主力の汎用機基盤の開発や運用業務では、大口の開発案件が減少した一方で、運用支援業務の拡大や地方拠点への進出による顧客開拓が進み、売上高は前年同期並みの水準を確保した。地方拠点への進出は中期経営計画における施策であり、同社の強みである汎用機コンピュータに関する技術力と物流・食品事業に関する業務ノウハウを生かした中部・近畿圏の顧客開拓の効果が徐々に売上に反映されている。利益面では、組織体制の強化やハンディターミナルレンタル事業における収益改善を目的とした事業モデル移行対応などにより減益となった。

(4) 不動産カンパニー
不動産カンパニーは、売上高が前年同期比2.5%増の2,304百万円、営業利益が同2.9%増の1,029百万円と、増収増益となった。所有物件での高稼働率維持に加え、前期に取得した新規賃貸物件が寄与した。

3. 財務状況
2026年3月期中間期末の資産合計は、前期末比5,190百万円増加の172,235百万円となった。流動資産は同2,508百万円増加の27,386百万円となった。主な要因は現金及び預金の増加1,895百万円、棚卸資産の増加195百万円である。固定資産は同2,700百万円増加の144,821百万円となった。主な要因は投資有価証券の増加1,844百万円である。

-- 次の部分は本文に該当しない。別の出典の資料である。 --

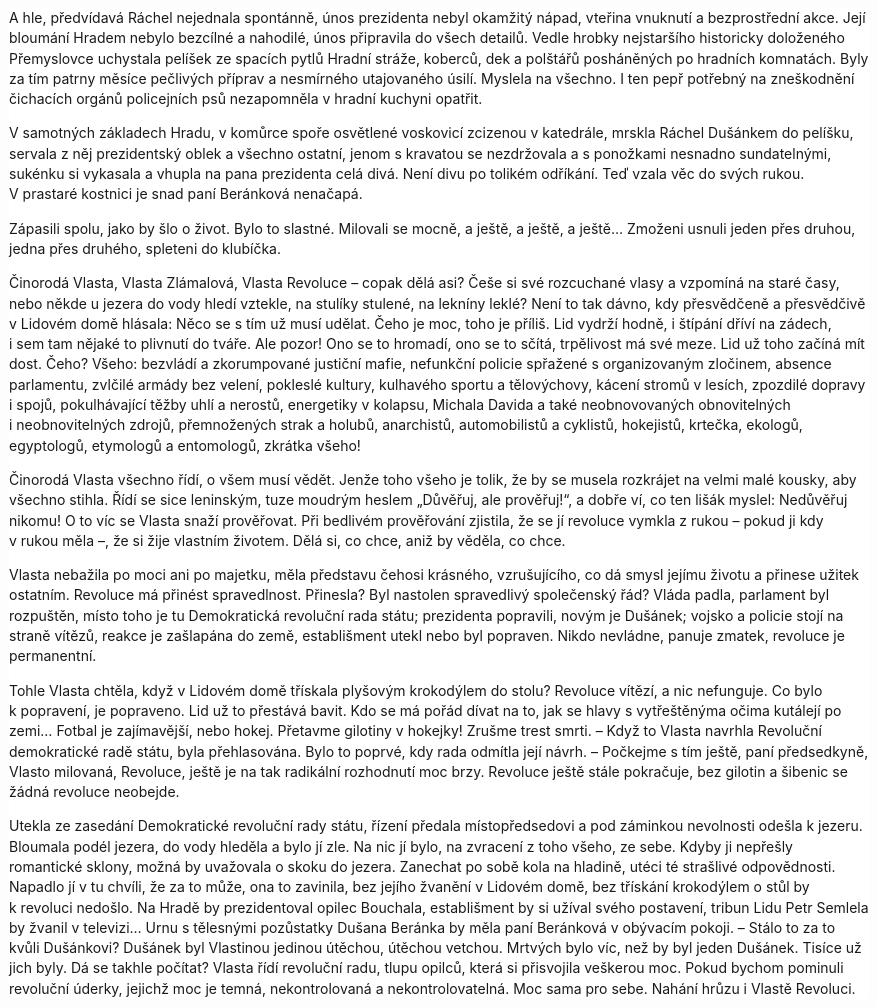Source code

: A hle, předvídavá Ráchel nejednala spontánně, únos prezidenta nebyl okamžitý nápad, vteřina vnuknutí a bezprostřední akce. Její bloumání Hradem nebylo bezcílné a nahodilé, únos připravila do všech detailů. Vedle hrobky nejstaršího historicky doloženého Přemyslovce uchystala pelíšek ze spacích pytlů Hradní stráže, koberců, dek a polštářů posháněných po hradních komnatách. Byly za tím patrny měsíce pečlivých příprav a nesmírného utajovaného úsilí. Myslela na všechno. I ten pepř potřebný na zneškodnění čichacích orgánů policejních psů nezapomněla v hradní kuchyni opatřit.

V samotných základech Hradu, v komůrce spoře osvětlené voskovicí zcizenou v katedrále, mrskla Ráchel Dušánkem do pelíšku, servala z něj prezidentský oblek a všechno ostatní, jenom s kravatou se nezdržovala a s ponožkami nesnadno sundatelnými, sukénku si vykasala a vhupla na pana prezidenta celá divá. Není divu po tolikém odříkání. Teď vzala věc do svých rukou. V prastaré kostnici je snad paní Beránková nenačapá.

Zápasili spolu, jako by šlo o život. Bylo to slastné. Milovali se mocně, a ještě, a ještě, a ještě… Zmoženi usnuli jeden přes druhou, jedna přes druhého, spleteni do klubíčka.

</section>

<section>

Činorodá Vlasta, Vlasta Zlámalová, Vlasta Revoluce – copak dělá asi? Češe si své rozcuchané vlasy a vzpomíná na staré časy, nebo někde u jezera do vody hledí vztekle, na stulíky stulené, na lekníny leklé? Není to tak dávno, kdy přesvědčeně a přesvědčivě v Lidovém domě hlásala: Něco se s tím už musí udělat. Čeho je moc, toho je příliš. Lid vydrží hodně, i štípání dříví na zádech, i sem tam nějaké to plivnutí do tváře. Ale pozor! Ono se to hromadí, ono se to sčítá, trpělivost má své meze. Lid už toho začíná mít dost. Čeho? Všeho: bezvládí a zkorumpované justiční mafie, nefunkční policie spřažené s organizovaným zločinem, absence parlamentu, zvlčilé armády bez velení, pokleslé kultury, kulhavého sportu a tělovýchovy, kácení stromů v lesích, zpozdilé dopravy i spojů, pokulhávající těžby uhlí a nerostů, energetiky v kolapsu, Michala Davida a také neobnovovaných obnovitelných i neobnovitelných zdrojů, přemnožených strak a holubů, anarchistů, automobilistů a cyklistů, hokejistů, krtečka, ekologů, egyptologů, etymologů a entomologů, zkrátka všeho!

Činorodá Vlasta všechno řídí, o všem musí vědět. Jenže toho všeho je tolik, že by se musela rozkrájet na velmi malé kousky, aby všechno stihla. Řídí se sice leninským, tuze moudrým heslem „Důvěřuj, ale prověřuj!“, a dobře ví, co ten lišák myslel: Nedůvěřuj nikomu! O to víc se Vlasta snaží prověřovat. Při bedlivém prověřování zjistila, že se jí revoluce vymkla z rukou – pokud ji kdy v rukou měla –, že si žije vlastním životem. Dělá si, co chce, aniž by věděla, co chce.

Vlasta nebažila po moci ani po majetku, měla představu čehosi krásného, vzrušujícího, co dá smysl jejímu životu a přinese užitek ostatním. Revoluce má přinést spravedlnost. Přinesla? Byl nastolen spravedlivý společenský řád? Vláda padla, parlament byl rozpuštěn, místo toho je tu Demokratická revoluční rada státu; prezidenta popravili, novým je Dušánek; vojsko a policie stojí na straně vítězů, reakce je zašlapána do země, establišment utekl nebo byl popraven. Nikdo nevládne, panuje zmatek, revoluce je permanentní.

Tohle Vlasta chtěla, když v Lidovém domě třískala plyšovým krokodýlem do stolu? Revoluce vítězí, a nic nefunguje. Co bylo k popravení, je popraveno. Lid už to přestává bavit. Kdo se má pořád dívat na to, jak se hlavy s vytřeštěnýma očima kutálejí po zemi… Fotbal je zajímavější, nebo hokej. Přetavme gilotiny v hokejky! Zrušme trest smrti. – Když to Vlasta navrhla Revoluční demokratické radě státu, byla přehlasována. Bylo to poprvé, kdy rada odmítla její návrh. – Počkejme s tím ještě, paní předsedkyně, Vlasto milovaná, Revoluce, ještě je na tak radikální rozhodnutí moc brzy. Revoluce ještě stále pokračuje, bez gilotin a šibenic se žádná revoluce neobejde.

Utekla ze zasedání Demokratické revoluční rady státu, řízení předala místopředsedovi a pod záminkou nevolnosti odešla k jezeru. Bloumala podél jezera, do vody hleděla a bylo jí zle. Na nic jí bylo, na zvracení z toho všeho, ze sebe. Kdyby ji nepřešly romantické sklony, možná by uvažovala o skoku do jezera. Zanechat po sobě kola na hladině, utéci té strašlivé odpovědnosti. Napadlo jí v tu chvíli, že za to může, ona to zavinila, bez jejího žvanění v Lidovém domě, bez třískání krokodýlem o stůl by k revoluci nedošlo. Na Hradě by prezidentoval opilec Bouchala, establišment by si užíval svého postavení, tribun Lidu Petr Semlela by žvanil v televizi… Urnu s tělesnými pozůstatky Dušana Beránka by měla paní Beránková v obývacím pokoji. – Stálo to za to kvůli Dušánkovi? Dušánek byl Vlastinou jedinou útěchou, útěchou vetchou. Mrtvých bylo víc, než by byl jeden Dušánek. Tisíce už jich byly. Dá se takhle počítat? Vlasta řídí revoluční radu, tlupu opilců, která si přisvojila veškerou moc. Pokud bychom pominuli revoluční úderky, jejichž moc je temná, nekontrolovaná a nekontrolovatelná. Moc sama pro sebe. Nahání hrůzu i Vlastě Revoluci.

負債合計は同3,013百万円増加の111,674百万円となった。主な要因は短期借入金の増加3,150百万円、長期借入金の増加1,042百万円、1年内返済予定の長期借入金の減少1,868百万円、1年内償還予定の社債の減少872百万円である。純資産合計は同2,176百万円増加の60,560百万円となった。主な要因は親会社株主に帰属する中間純利益の計上2,555百万円である。

この結果、2026年3月期中間期末の自己資本比率は35.2%と前期末比0.2ポイント上昇した。流動比率は、前期末時点で一時的に増加した1年内返済予定の長期借入金や1年内償還予定の社債が減少し、一部が長期借入金にシフトしたものの、68.9%と同2.2ポイント改善した。財務状況に大きな変化はなく、安定した運営がうかがえる。